図1に示すSEM画像からわかるように、実施例1、2のSiC顆粒は多孔な球状であるのに対して、比較例1、2のSiC顆粒は緻密な球状であることが確認された。
(バインダー無しの場合の成形体強度)
実施例1、2及び比較例1~4で得られたSiC粉末に、バインダー無しで、φ10mmの金型を用いた15MPaの一軸成形により、直径10mm、厚さ4~8mmの成形体の作製を試みた。この結果を表2に示す。
【0038】
【0039】
なお、表2及び後述の表3において、〇印は成形体を作製できたことを意味し、×印は成形後に容易に形状崩壊したことを意味する。また、-印は、測定値なしを意味する。

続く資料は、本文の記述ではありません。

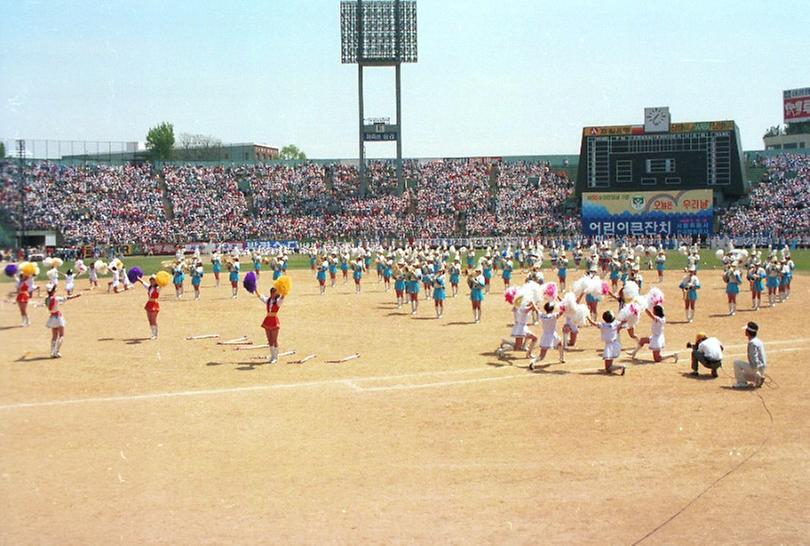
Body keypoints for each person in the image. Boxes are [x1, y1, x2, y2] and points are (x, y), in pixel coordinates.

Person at [44, 283, 80, 358]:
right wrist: (77, 295)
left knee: (54, 336)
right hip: (58, 318)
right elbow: (67, 298)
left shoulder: (46, 299)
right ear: (53, 291)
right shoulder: (56, 298)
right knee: (61, 336)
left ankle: (52, 352)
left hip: (52, 318)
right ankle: (56, 352)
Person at [587, 310, 626, 375]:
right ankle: (619, 367)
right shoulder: (616, 323)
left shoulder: (603, 325)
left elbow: (592, 323)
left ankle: (621, 367)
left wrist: (587, 317)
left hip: (609, 346)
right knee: (608, 368)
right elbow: (624, 323)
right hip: (616, 344)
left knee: (607, 368)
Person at [529, 301, 565, 369]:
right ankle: (561, 358)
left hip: (545, 336)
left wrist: (532, 303)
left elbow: (536, 309)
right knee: (560, 345)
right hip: (553, 335)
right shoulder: (554, 315)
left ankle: (533, 361)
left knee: (542, 355)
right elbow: (561, 312)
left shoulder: (542, 315)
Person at [733, 322, 767, 389]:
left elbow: (754, 357)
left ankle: (742, 383)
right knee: (743, 371)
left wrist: (756, 371)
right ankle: (758, 378)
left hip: (757, 369)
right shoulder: (759, 341)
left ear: (748, 332)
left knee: (736, 363)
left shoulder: (752, 343)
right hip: (762, 368)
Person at [256, 286, 283, 363]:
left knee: (274, 340)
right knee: (269, 340)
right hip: (268, 320)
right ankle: (272, 356)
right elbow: (260, 296)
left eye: (275, 293)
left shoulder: (278, 301)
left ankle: (276, 357)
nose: (274, 294)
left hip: (274, 320)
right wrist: (255, 289)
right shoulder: (268, 300)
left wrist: (284, 289)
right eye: (273, 293)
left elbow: (283, 297)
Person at [137, 275, 161, 339]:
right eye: (151, 280)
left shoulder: (158, 288)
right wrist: (139, 279)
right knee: (150, 320)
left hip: (154, 304)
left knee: (153, 320)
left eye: (153, 280)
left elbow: (162, 284)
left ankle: (155, 334)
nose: (152, 281)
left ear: (156, 281)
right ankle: (153, 333)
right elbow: (143, 283)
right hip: (149, 304)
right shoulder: (149, 287)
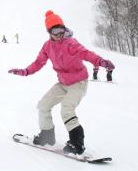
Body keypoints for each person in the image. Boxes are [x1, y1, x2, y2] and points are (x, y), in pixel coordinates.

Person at [8, 10, 115, 155]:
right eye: (55, 30)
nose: (59, 34)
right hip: (63, 84)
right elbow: (39, 63)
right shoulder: (47, 46)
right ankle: (47, 136)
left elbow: (87, 54)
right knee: (43, 106)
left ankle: (77, 144)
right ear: (49, 31)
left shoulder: (71, 43)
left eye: (61, 29)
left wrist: (101, 61)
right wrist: (25, 71)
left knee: (66, 109)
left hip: (78, 83)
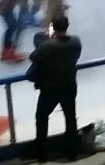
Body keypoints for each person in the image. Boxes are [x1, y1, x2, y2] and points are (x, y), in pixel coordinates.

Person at [29, 15, 82, 162]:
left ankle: (41, 152)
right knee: (70, 117)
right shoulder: (76, 41)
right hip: (69, 85)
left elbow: (33, 57)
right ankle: (71, 151)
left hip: (50, 88)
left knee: (41, 117)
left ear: (53, 27)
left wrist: (46, 41)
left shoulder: (46, 46)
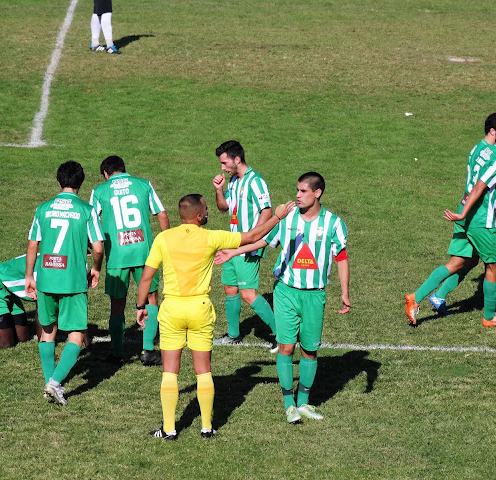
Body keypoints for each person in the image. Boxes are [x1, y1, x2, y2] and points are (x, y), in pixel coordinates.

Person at [136, 194, 294, 439]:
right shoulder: (211, 237)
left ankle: (169, 429)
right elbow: (252, 236)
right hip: (199, 309)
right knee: (203, 372)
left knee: (170, 372)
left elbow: (147, 277)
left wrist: (140, 306)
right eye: (207, 208)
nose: (209, 211)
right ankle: (207, 427)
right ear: (199, 216)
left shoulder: (163, 238)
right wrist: (277, 217)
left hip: (172, 309)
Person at [215, 172, 350, 424]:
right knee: (286, 347)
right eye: (297, 190)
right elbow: (263, 241)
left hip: (314, 295)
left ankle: (304, 403)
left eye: (303, 191)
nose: (297, 195)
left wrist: (344, 292)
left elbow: (341, 258)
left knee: (310, 350)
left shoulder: (333, 223)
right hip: (286, 292)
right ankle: (289, 405)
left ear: (317, 193)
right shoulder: (287, 218)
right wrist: (234, 251)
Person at [405, 113, 496, 328]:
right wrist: (466, 214)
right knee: (493, 266)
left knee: (459, 263)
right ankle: (490, 316)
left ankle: (415, 298)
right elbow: (480, 187)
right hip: (480, 220)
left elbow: (483, 177)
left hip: (465, 210)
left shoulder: (479, 149)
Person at [25, 161, 104, 406]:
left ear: (58, 182)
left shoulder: (43, 209)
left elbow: (33, 244)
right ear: (81, 183)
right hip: (73, 280)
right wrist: (96, 268)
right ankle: (54, 383)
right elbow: (98, 247)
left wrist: (29, 276)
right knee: (76, 335)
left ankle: (50, 381)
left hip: (46, 278)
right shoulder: (86, 210)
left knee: (48, 331)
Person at [89, 155, 169, 366]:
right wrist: (168, 243)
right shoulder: (144, 185)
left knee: (117, 304)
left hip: (117, 255)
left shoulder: (99, 191)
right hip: (144, 253)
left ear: (106, 174)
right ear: (124, 169)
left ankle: (117, 353)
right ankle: (149, 351)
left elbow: (91, 221)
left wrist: (90, 247)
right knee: (151, 298)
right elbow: (161, 214)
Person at [212, 140, 278, 352]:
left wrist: (253, 237)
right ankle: (233, 335)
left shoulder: (256, 182)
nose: (222, 167)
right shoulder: (233, 181)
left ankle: (282, 335)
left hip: (247, 246)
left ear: (237, 159)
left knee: (248, 293)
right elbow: (223, 208)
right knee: (230, 288)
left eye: (225, 163)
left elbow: (266, 211)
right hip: (231, 244)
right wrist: (219, 190)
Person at [428, 200, 496, 316]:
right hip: (477, 221)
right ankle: (422, 297)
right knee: (489, 264)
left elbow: (486, 193)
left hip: (472, 217)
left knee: (473, 261)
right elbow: (480, 192)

次に、成形体中央に透明なアクリル板を載せ、アクリル板上に金属重量物を30.9g→285.3g→389.6g→506.0g→1180.9gの順で載せて、成形体の崩壊に至るまでの重量を評価した。なお、表2及び後述の表3において、成形体の耐荷重量(g)とは、成形体が成形当初の高さを部分的にでも維持できた重量のことを意味する。成形体の崩壊重量(g)とは、成形体が崩壊したとき(すなわち、成形当初の高さが全て崩れたとき)の重量のことを意味する。したがって、耐荷重量よりも崩壊重量の方が大きい値となる。表2に示すように、実施例1の成形体は、30.9gの金属重量物を載せた際に崩壊したが、実施例2の成形体は、389.6gの金属重量物を載せた際に崩壊した。
【0040】
実施例1は、30.9gの金属重量物を載せると高さが維持できず、実施例2は、389.6gの金属重量物を載せると高さが維持できなかったが、実施例1、2とも、成形体の作製は可能であり、金属重量物を載せていない状態で成形体は形状を保持できていた。比較例1~4は、金属重量物を載せていない状態で容易に形状崩壊した。この結果から、バインダー無しの場合、実施例1、2は、比較例1~4よりも成形体強度が優れていることが確認された。
【0041】
(バインダー有りの場合の成形体強度)
実施例1、2及び比較例1~4で得られたSiC粉末に、バインダーを10質量%の濃度で添加し、φ10mmの金型を用いた10MPaの一軸成形により、直径10mm、厚さ4~8mmの成形体の作製を試みた。結果を表3に示す。表3に示すように、バインダーを添加した場合は、実施例1、2だけでなく、比較例1~4においても、成形体を作製することができた。
【0042】
【0043】
次に、成形体中央に透明なアクリル板を載せ、アクリル板上に金属重量物を30.9g→285.3g→389.6g→506.0g→1180.9gの順で載せて、成形体の崩壊に至るまでの重量を評価した。表3に示すように、実施例1、2の成形体は1180.9gの金属重量物を載せても成形当初の高さを維持することができた。つまり、実施例1、2の耐荷重量及び崩壊重量は、1180.9gよりも大きい値であった。
これに対して、比較例1~4の耐荷重量及び崩壊重量は、実施例1、2よりも低い値であった。この結果から、バインダー有りの場合においても、実施例1、2は、比較例1~4よりも成形体強度が優れていることが確認された。